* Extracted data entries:
☆ ☆ ☆ ☆
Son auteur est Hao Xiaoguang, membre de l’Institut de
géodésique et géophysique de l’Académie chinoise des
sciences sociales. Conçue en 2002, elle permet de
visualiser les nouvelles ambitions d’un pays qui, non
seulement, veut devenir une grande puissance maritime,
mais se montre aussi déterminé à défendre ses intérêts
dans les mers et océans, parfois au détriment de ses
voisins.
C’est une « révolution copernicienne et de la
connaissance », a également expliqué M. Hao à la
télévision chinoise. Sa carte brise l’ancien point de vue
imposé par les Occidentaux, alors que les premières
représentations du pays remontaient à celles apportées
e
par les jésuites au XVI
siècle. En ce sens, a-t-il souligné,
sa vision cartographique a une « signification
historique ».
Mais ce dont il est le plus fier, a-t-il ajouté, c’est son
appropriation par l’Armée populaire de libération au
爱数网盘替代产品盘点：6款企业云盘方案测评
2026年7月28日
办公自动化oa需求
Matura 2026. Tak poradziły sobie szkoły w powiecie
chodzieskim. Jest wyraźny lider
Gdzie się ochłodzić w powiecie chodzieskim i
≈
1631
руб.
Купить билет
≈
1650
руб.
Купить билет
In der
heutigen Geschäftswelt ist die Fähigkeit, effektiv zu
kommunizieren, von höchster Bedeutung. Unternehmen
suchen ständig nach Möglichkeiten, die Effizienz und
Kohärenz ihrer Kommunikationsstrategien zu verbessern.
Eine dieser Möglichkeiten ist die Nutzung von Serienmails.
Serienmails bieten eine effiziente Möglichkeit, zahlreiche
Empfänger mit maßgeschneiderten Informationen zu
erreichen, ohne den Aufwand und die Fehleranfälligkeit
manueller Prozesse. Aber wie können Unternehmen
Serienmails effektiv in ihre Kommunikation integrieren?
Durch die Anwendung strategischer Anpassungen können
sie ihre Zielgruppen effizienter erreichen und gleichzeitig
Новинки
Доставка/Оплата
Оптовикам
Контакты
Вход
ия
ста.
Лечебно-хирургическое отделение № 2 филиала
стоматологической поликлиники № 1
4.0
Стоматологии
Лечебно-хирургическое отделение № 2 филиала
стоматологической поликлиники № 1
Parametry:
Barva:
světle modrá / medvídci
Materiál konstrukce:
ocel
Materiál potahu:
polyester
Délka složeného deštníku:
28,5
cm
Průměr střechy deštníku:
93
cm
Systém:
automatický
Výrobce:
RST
☆ ☆ ☆ ☆
* Task:
Convert every line of the records above into a Markdown table with two columns, Row for the running number and Content for the line itself. Skip any empty lines.

* Response:
| Row | Content |
|---|---|
| 1 | Son auteur est Hao Xiaoguang, membre de l’Institut de |
| 2 | géodésique et géophysique de l’Académie chinoise des |
| 3 | sciences sociales. Conçue en 2002, elle permet de |
| 4 | visualiser les nouvelles ambitions d’un pays qui, non |
| 5 | seulement, veut devenir une grande puissance maritime, |
| 6 | mais se montre aussi déterminé à défendre ses intérêts |
| 7 | dans les mers et océans, parfois au détriment de ses |
| 8 | voisins. |
| 9 | C’est une « révolution copernicienne et de la |
| 10 | connaissance », a également expliqué M. Hao à la |
| 11 | télévision chinoise. Sa carte brise l’ancien point de vue |
| 12 | imposé par les Occidentaux, alors que les premières |
| 13 | représentations du pays remontaient à celles apportées |
| 14 | e |
| 15 | par les jésuites au XVI |
| 16 | siècle. En ce sens, a-t-il souligné, |
| 17 | sa vision cartographique a une « signification |
| 18 | historique ». |
| 19 | Mais ce dont il est le plus fier, a-t-il ajouté, c’est son |
| 20 | appropriation par l’Armée populaire de libération au |
| 21 | 爱数网盘替代产品盘点：6款企业云盘方案测评 |
| 22 | 2026年7月28日 |
| 23 | 办公自动化oa需求 |
| 24 | Matura 2026. Tak poradziły sobie szkoły w powiecie |
| 25 | chodzieskim. Jest wyraźny lider |
| 26 | Gdzie się ochłodzić w powiecie chodzieskim i |
| 27 | ≈ |
| 28 | 1631 |
| 29 | руб. |
| 30 | Купить билет |
| 31 | ≈ |
| 32 | 1650 |
| 33 | руб. |
| 34 | Купить билет |
| 35 | In der |
| 36 | heutigen Geschäftswelt ist die Fähigkeit, effektiv zu |
| 37 | kommunizieren, von höchster Bedeutung. Unternehmen |
| 38 | suchen ständig nach Möglichkeiten, die Effizienz und |
| 39 | Kohärenz ihrer Kommunikationsstrategien zu verbessern. |
| 40 | Eine dieser Möglichkeiten ist die Nutzung von Serienmails. |
| 41 | Serienmails bieten eine effiziente Möglichkeit, zahlreiche |
| 42 | Empfänger mit maßgeschneiderten Informationen zu |
| 43 | erreichen, ohne den Aufwand und die Fehleranfälligkeit |
| 44 | manueller Prozesse. Aber wie können Unternehmen |
| 45 | Serienmails effektiv in ihre Kommunikation integrieren? |
| 46 | Durch die Anwendung strategischer Anpassungen können |
| 47 | sie ihre Zielgruppen effizienter erreichen und gleichzeitig |
| 48 | Новинки |
| 49 | Доставка/Оплата |
| 50 | Оптовикам |
| 51 | Контакты |
| 52 | Вход |
| 53 | ия |
| 54 | ста. |
| 55 | Лечебно-хирургическое отделение № 2 филиала |
| 56 | стоматологической поликлиники № 1 |
| 57 | 4.0 |
| 58 | Стоматологии |
| 59 | Лечебно-хирургическое отделение № 2 филиала |
| 60 | стоматологической поликлиники № 1 |
| 61 | Parametry: |
| 62 | Barva: |
| 63 | světle modrá / medvídci |
| 64 | Materiál konstrukce: |
| 65 | ocel |
| 66 | Materiál potahu: |
| 67 | polyester |
| 68 | Délka složeného deštníku: |
| 69 | 28,5 |
| 70 | cm |
| 71 | Průměr střechy deštníku: |
| 72 | 93 |
| 73 | cm |
| 74 | Systém: |
| 75 | automatický |
| 76 | Výrobce: |
| 77 | RST |